ButterflyMX provides an access management and security platform that helps buildings deliver better experiences while driving significant revenue and cost savings. From video intercoms and connected access control systems to security cameras and front desk management, ButterflyMX’s property-wide suite of software-enabled products and services is purpose-built for property owners and managers of multifamily, commercial, student housing, HOAs, and gated communities. The company’s products and solutions enable customers to manage property access remotely and automate building operations while seamlessly integrating into existing property systems.

“Since our founding nearly 10 years ago, we’ve grown from just a video intercom to a fully integrated suite of access control and security products and solutions that transform the property access experience from the front entrance to every door, gate, and elevator through a building,” said Aaron Rudenstine, CEO of ButterflyMX. “The future of ButterflyMX will continue to focus on developing solutions that automate building operations, allowing for more affordable property ownership and management. As we continue on this journey, we’re pleased to have the backing of FTV Capital, a firm with a deep understanding of both vertical software and tech-enabled hardware, a vast network of partners and advisors, and a shared vision to provide products and services that revolutionize how multi-tenant properties are owned and operated.”

“Cloud-based property access solutions have become mission critical as residents increasingly demand more seamless and secure experiences and property managers look to simplify and improve operations,” said Richard Liu, partner at FTV Capital. “ButterflyMX has already asserted its market leadership with best-in-class solutions that address complexities around multi-family and commercial access for tenants, building owners, and property managers. The strong market momentum and incredibly positive customer feedback we heard was a resounding testament to the company’s unique value proposition and the compelling ROI it delivers. We are excited to partner closely with ButterflyMX to help the company meaningfully scale in its next chapter.”

“With consistent growth, excellent unit economics, and a highly scalable model, ButterflyMX is well positioned to remain the gold standard in this market,” continued Kapil Venkatachalam, partner at FTV Capital. “By being in the natural flow of key data, strategic use of AI, and leveraging an open platform that allows for seamless integration with other ecosystem players across the globe, ButterflyMX will continue to streamline operations for various types of property owners and enhance the resident experience. We look forward to partnering with Aaron and the team to drive the business forward.”

As part of this growth investment, Liu, Venkatachalam, and Chris McPherson, vice president at FTV Capital, will join ButterflyMX’s board of directors. Lead Edge Capital and Fifth Wall are participating as co-investors in this funding round, while existing investors JMI Equity and Volition Capital will continue to maintain their positions on the company’s board of directors.

Raymond James acted as financial adviser to ButterflyMX, and Houlihan Lokey acted as financial advisor to FTV Capital. Financial terms were not disclosed.

About ButterflyMX

ButterflyMX is your complete property access and security platform, providing a secure, convenient, and cost-effective way to manage and grant access on the go. Empower your tenants to open doors, gates, and elevators with a smartphone and ensure they never miss a visitor or delivery. Enjoy easy installation, cut costs by eliminating building wiring and in-unit hardware, and save time by integrating with popular access control and property management systems. Join the 16,000+ multifamily, commercial, gated community, and student housing properties that have made access simple with ButterflyMX. For more information, visit www.butterflymx.com or call (800) 398-4416.

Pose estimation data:
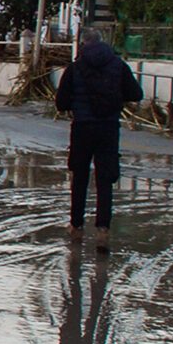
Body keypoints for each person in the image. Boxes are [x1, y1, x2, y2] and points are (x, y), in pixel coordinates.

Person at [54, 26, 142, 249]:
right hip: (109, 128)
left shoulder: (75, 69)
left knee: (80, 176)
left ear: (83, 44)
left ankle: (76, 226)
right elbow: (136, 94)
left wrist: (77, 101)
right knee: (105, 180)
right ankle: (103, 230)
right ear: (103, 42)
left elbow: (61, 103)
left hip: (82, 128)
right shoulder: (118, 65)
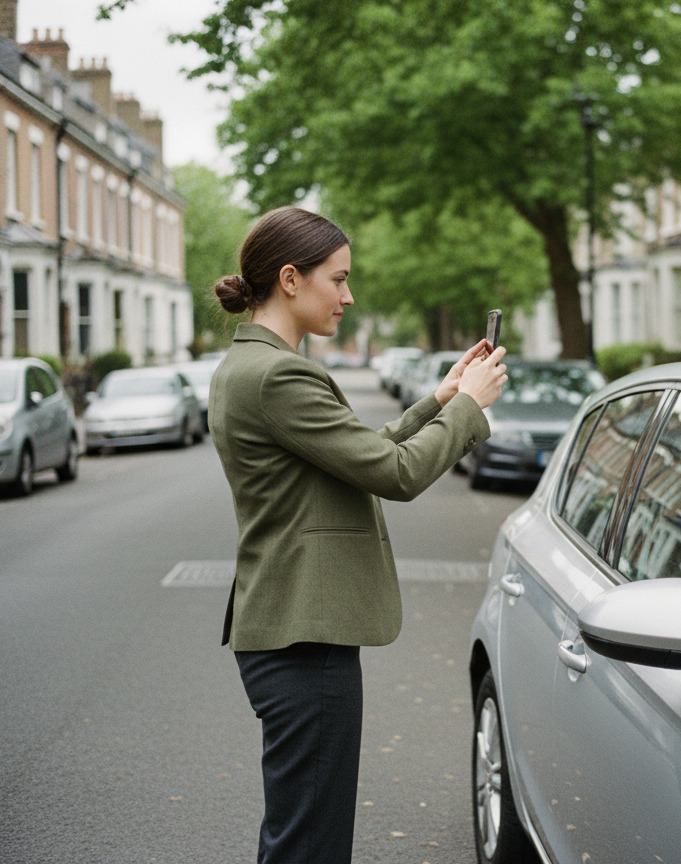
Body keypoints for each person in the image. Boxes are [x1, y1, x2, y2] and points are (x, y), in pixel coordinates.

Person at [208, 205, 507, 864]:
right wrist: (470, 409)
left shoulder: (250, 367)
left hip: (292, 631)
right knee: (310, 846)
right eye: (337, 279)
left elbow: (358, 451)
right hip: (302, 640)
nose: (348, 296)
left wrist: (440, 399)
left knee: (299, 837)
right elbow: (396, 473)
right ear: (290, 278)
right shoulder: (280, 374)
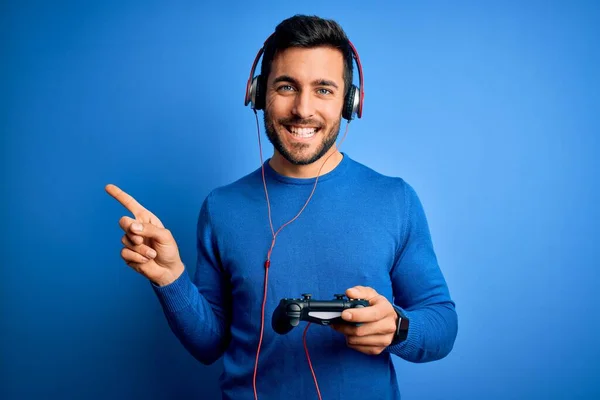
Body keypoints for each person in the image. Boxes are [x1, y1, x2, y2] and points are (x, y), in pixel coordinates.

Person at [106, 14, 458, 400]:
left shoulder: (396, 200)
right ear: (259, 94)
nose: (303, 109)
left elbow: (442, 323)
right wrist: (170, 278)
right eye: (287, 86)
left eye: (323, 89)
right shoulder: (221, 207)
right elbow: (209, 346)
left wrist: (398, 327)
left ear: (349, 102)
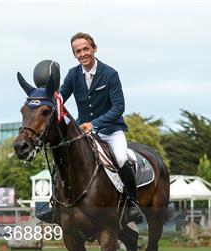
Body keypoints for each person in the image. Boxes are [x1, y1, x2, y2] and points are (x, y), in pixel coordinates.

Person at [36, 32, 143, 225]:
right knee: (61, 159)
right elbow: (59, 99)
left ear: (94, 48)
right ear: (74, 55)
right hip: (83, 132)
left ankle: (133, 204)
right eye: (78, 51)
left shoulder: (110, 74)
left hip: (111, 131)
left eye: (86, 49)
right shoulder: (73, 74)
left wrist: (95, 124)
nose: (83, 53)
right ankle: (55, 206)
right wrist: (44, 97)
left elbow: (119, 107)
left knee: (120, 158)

* * *

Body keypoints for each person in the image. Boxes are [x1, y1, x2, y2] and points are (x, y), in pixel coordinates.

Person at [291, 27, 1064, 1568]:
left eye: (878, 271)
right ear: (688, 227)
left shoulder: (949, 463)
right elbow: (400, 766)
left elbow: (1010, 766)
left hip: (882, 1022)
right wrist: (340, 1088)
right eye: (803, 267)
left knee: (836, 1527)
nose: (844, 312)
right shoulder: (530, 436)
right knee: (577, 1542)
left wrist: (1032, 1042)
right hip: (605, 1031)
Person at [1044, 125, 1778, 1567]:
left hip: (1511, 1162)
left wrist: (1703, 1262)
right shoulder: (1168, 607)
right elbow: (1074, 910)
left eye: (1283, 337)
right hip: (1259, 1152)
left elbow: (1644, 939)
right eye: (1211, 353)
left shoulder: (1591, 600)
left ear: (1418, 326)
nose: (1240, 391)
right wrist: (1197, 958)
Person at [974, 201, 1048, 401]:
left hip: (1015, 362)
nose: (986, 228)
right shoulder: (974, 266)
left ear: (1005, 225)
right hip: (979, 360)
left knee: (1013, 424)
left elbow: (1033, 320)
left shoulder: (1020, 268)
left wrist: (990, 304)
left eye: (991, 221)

--- Exercise goal ---
Return the passage of the ButterflyMX text between "As part of this" and "were not disclosed.", inclusive, copied word for word. The items play no part in what comes next.

--- Worked solution ---
As part of this growth investment, Liu, Venkatachalam, and Chris McPherson, vice president at FTV Capital, will join ButterflyMX’s board of directors. Lead Edge Capital and Fifth Wall are participating as co-investors in this funding round, while existing investors JMI Equity and Volition Capital will continue to maintain their positions on the company’s board of directors.

Raymond James acted as financial adviser to ButterflyMX, and Houlihan Lokey acted as financial advisor to FTV Capital. Financial terms were not disclosed.